■ PROBLEM DESCRIPTION: Taking the line with "X82201228Y-68026228D03*" as the first and the last line of the entries as the final one, copy that span exactly.

MATERIAL PROVIDED section start

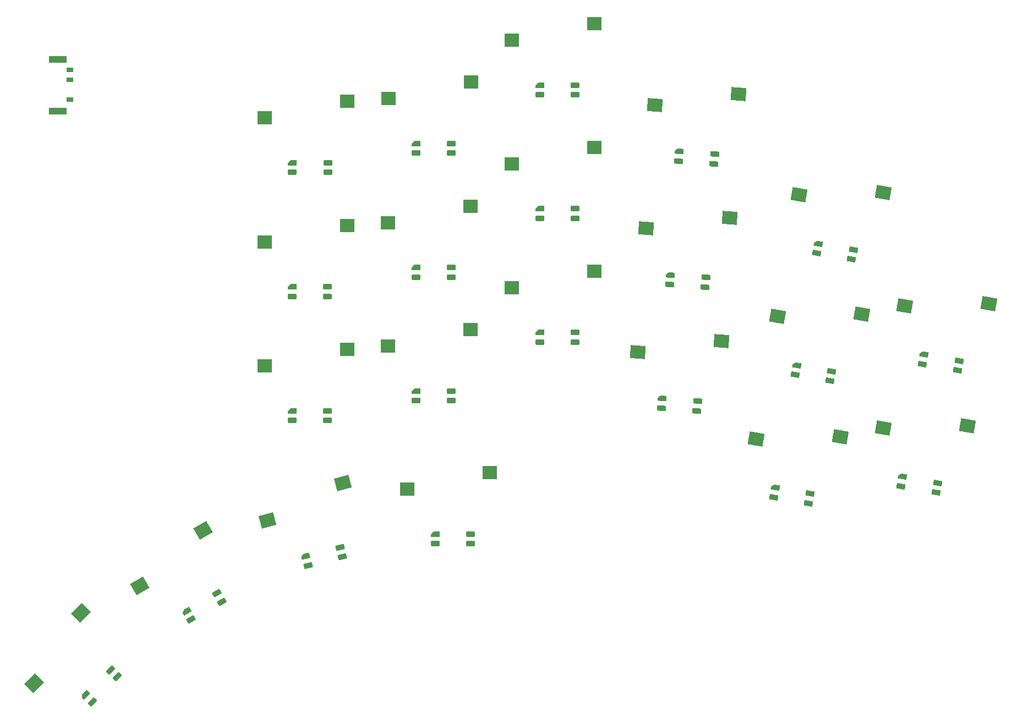
<source format=gbp>
G04 #@! TF.GenerationSoftware,KiCad,Pcbnew,7.0.11-7.0.11~ubuntu22.04.1*
G04 #@! TF.CreationDate,2024-07-26T08:26:57+02:00*
G04 #@! TF.ProjectId,klor1_4,6b6c6f72-315f-4342-9e6b-696361645f70,v1.4.0*
G04 #@! TF.SameCoordinates,Original*
G04 #@! TF.FileFunction,Paste,Bot*
G04 #@! TF.FilePolarity,Positive*
%FSLAX46Y46*%
G04 Gerber Fmt 4.6, Leading zero omitted, Abs format (unit mm)*
G04 Created by KiCad (PCBNEW 7.0.11-7.0.11~ubuntu22.04.1) date 2024-07-26 08:26:57*
%MOMM*%
%LPD*%
G01*
G04 APERTURE LIST*
G04 Aperture macros list*
%AMRoundRect*
0 Rectangle with rounded corners*
0 $1 Rounding radius*
0 $2 $3 $4 $5 $6 $7 $8 $9 X,Y pos of 4 corners*
0 Add a 4 corners polygon primitive as box body*
4,1,4,$2,$3,$4,$5,$6,$7,$8,$9,$2,$3,0*
0 Add four circle primitives for the rounded corners*
1,1,$1+$1,$2,$3*
1,1,$1+$1,$4,$5*
1,1,$1+$1,$6,$7*
1,1,$1+$1,$8,$9*
0 Add four rect primitives between the rounded corners*
20,1,$1+$1,$2,$3,$4,$5,0*
20,1,$1+$1,$4,$5,$6,$7,0*
20,1,$1+$1,$6,$7,$8,$9,0*
20,1,$1+$1,$8,$9,$2,$3,0*%
%AMRotRect*
0 Rectangle, with rotation*
0 The origin of the aperture is its center*
0 $1 length*
0 $2 width*
0 $3 Rotation angle, in degrees counterclockwise*
0 Add horizontal line*
21,1,$1,$2,0,0,$3*%
%AMFreePoly0*
4,1,18,-0.410000,0.593000,-0.403758,0.624380,-0.385983,0.650983,-0.359380,0.668758,-0.328000,0.675000,0.000000,0.675000,0.410000,0.265000,0.410000,-0.593000,0.403758,-0.624380,0.385983,-0.650983,0.359380,-0.668758,0.328000,-0.675000,-0.328000,-0.675000,-0.359380,-0.668758,-0.385983,-0.650983,-0.403758,-0.624380,-0.410000,-0.593000,-0.410000,0.593000,-0.410000,0.593000,$1*%
G04 Aperture macros list end*
%ADD10RoundRect,0.082000X0.651245X0.187383X0.187383X0.651245X-0.651245X-0.187383X-0.187383X-0.651245X0*%
%ADD11FreePoly0,135.000000*%
%ADD12RotRect,2.300000X2.000000X225.000000*%
%ADD13RoundRect,0.082000X0.593000X-0.328000X0.593000X0.328000X-0.593000X0.328000X-0.593000X-0.328000X0*%
%ADD14FreePoly0,90.000000*%
%ADD15R,2.300000X2.000000*%
%ADD16RoundRect,0.082000X0.568675X-0.368567X0.614436X0.285835X-0.568675X0.368567X-0.614436X-0.285835X0*%
%ADD17FreePoly0,86.000000*%
%ADD18RotRect,2.300000X2.000000X176.000000*%
%ADD19RoundRect,0.082000X0.657687X-0.163344X0.487901X0.470303X-0.657687X0.163344X-0.487901X-0.470303X0*%
%ADD20FreePoly0,105.000000*%
%ADD21RotRect,2.300000X2.000000X195.000000*%
%ADD22RoundRect,0.082000X0.527034X-0.425990X0.640948X0.220044X-0.527034X0.425990X-0.640948X-0.220044X0*%
%ADD23FreePoly0,80.000000*%
%ADD24RotRect,2.300000X2.000000X170.000000*%
%ADD25RoundRect,0.082000X0.677553X0.012444X0.349553X0.580556X-0.677553X-0.012444X-0.349553X-0.580556X0*%
%ADD26FreePoly0,120.000000*%
%ADD27RotRect,2.300000X2.000000X210.000000*%
%ADD28R,1.000000X0.700000*%
%ADD29R,2.800000X1.000000*%
G04 APERTURE END LIST*
D10*
X90348931Y-154011207D03*
D11*
X86495199Y-157864939D03*
D10*
X87555859Y-158925599D03*
X91409591Y-155071867D03*
D12*
X78620917Y-156005412D03*
X85805122Y-145229105D03*
D13*
X145728074Y-133072842D03*
D14*
X140278074Y-133072842D03*
D13*
X140278074Y-134572842D03*
X145728074Y-134572842D03*
D15*
X136025000Y-126190000D03*
X148725000Y-123650000D03*
D16*
X183301338Y-74590917D03*
D17*
X177864614Y-74210745D03*
D16*
X177759980Y-75707091D03*
X183196704Y-76087263D03*
D18*
X174102023Y-67047989D03*
X186948268Y-65400084D03*
D19*
X125639626Y-135096619D03*
D20*
X120375331Y-136507183D03*
D19*
X120763559Y-137956072D03*
X126027855Y-136545508D03*
D21*
X114485766Y-130959645D03*
X126095624Y-125219191D03*
D13*
X161814473Y-82978102D03*
D14*
X156364473Y-82978102D03*
D13*
X156364473Y-84478102D03*
X161814473Y-84478102D03*
D15*
X152111399Y-76095260D03*
X164811399Y-73555260D03*
D22*
X220889828Y-106396856D03*
D23*
X215522625Y-105450473D03*
D22*
X215262153Y-106927685D03*
X220629355Y-107874068D03*
D24*
X212529358Y-97933659D03*
X225477483Y-97637579D03*
D16*
X180681338Y-112600917D03*
D17*
X175244614Y-112220745D03*
D16*
X175139980Y-113717091D03*
X180576704Y-114097263D03*
D18*
X171482023Y-105057989D03*
X184328268Y-103410084D03*
D13*
X123765105Y-94987582D03*
D14*
X118315105Y-94987582D03*
D13*
X118315105Y-96487582D03*
X123765105Y-96487582D03*
D15*
X114062031Y-88104740D03*
X126762031Y-85564740D03*
D22*
X217609828Y-125196856D03*
D23*
X212242625Y-124250473D03*
D22*
X211982153Y-125727685D03*
X217349355Y-126674068D03*
D24*
X209249358Y-116733659D03*
X222197483Y-116437579D03*
D13*
X123748074Y-114102842D03*
D14*
X118298074Y-114102842D03*
D13*
X118298074Y-115602842D03*
X123748074Y-115602842D03*
D15*
X114045000Y-107220000D03*
X126745000Y-104680000D03*
D13*
X123788074Y-75932842D03*
D14*
X118338074Y-75932842D03*
D13*
X118338074Y-77432842D03*
X123788074Y-77432842D03*
D15*
X114085000Y-69050000D03*
X126785000Y-66510000D03*
D16*
X181941338Y-93570917D03*
D17*
X176504614Y-93190745D03*
D16*
X176399980Y-94687091D03*
X181836704Y-95067263D03*
D18*
X172742023Y-86027989D03*
X185588268Y-84380084D03*
D13*
X161828074Y-63972842D03*
D14*
X156378074Y-63972842D03*
D13*
X156378074Y-65472842D03*
X161828074Y-65472842D03*
D15*
X152125000Y-57090000D03*
X164825000Y-54550000D03*
D25*
X106735198Y-142203097D03*
D26*
X102015359Y-144928097D03*
D25*
X102765359Y-146227136D03*
X107485198Y-143502136D03*
D27*
X94890668Y-141093918D03*
X104619191Y-132544214D03*
D22*
X198019828Y-126876856D03*
D23*
X192652625Y-125930473D03*
D22*
X192392153Y-127407685D03*
X197759355Y-128354068D03*
D24*
X189659358Y-118413659D03*
X202607483Y-118117579D03*
D13*
X142764473Y-111050699D03*
D14*
X137314473Y-111050699D03*
D13*
X137314473Y-112550699D03*
X142764473Y-112550699D03*
D15*
X133061399Y-104167857D03*
X145761399Y-101627857D03*
D13*
X142778074Y-92032842D03*
D14*
X137328074Y-92032842D03*
D13*
X137328074Y-93532842D03*
X142778074Y-93532842D03*
D15*
X133075000Y-85150000D03*
X145775000Y-82610000D03*
D22*
X204629828Y-89316856D03*
D23*
X199262625Y-88370473D03*
D22*
X199002153Y-89847685D03*
X204369355Y-90794068D03*
D24*
X196269358Y-80853659D03*
X209217483Y-80557579D03*
D28*
X84101228Y-66176228D03*
X84101228Y-63176228D03*
X84101228Y-61676228D03*
D29*
X82201228Y-60076228D03*
X82201228Y-68026228D03*
D13*
X161814473Y-102050699D03*
D14*
X156364473Y-102050699D03*
D13*
X156364473Y-103550699D03*
X161814473Y-103550699D03*
D15*
X152111399Y-95167857D03*
X164811399Y-92627857D03*
D22*
X201306893Y-108014410D03*
D23*
X195939690Y-107068027D03*
D22*
X195679218Y-108545239D03*
X201046420Y-109491622D03*
D24*
X192946423Y-99551213D03*
X205894548Y-99255133D03*
D13*
X142788074Y-72952842D03*
D14*
X137338074Y-72952842D03*
D13*
X137338074Y-74452842D03*
X142788074Y-74452842D03*
D15*
X133085000Y-66070000D03*
X145785000Y-63530000D03*
M02*

</source>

MATERIAL PROVIDED section end

■ ANSWER TO THIS TASK:
X82201228Y-68026228D03*
D13*
X161814473Y-102050699D03*
D14*
X156364473Y-102050699D03*
D13*
X156364473Y-103550699D03*
X161814473Y-103550699D03*
D15*
X152111399Y-95167857D03*
X164811399Y-92627857D03*
D22*
X201306893Y-108014410D03*
D23*
X195939690Y-107068027D03*
D22*
X195679218Y-108545239D03*
X201046420Y-109491622D03*
D24*
X192946423Y-99551213D03*
X205894548Y-99255133D03*
D13*
X142788074Y-72952842D03*
D14*
X137338074Y-72952842D03*
D13*
X137338074Y-74452842D03*
X142788074Y-74452842D03*
D15*
X133085000Y-66070000D03*
X145785000Y-63530000D03*
M02*

</source>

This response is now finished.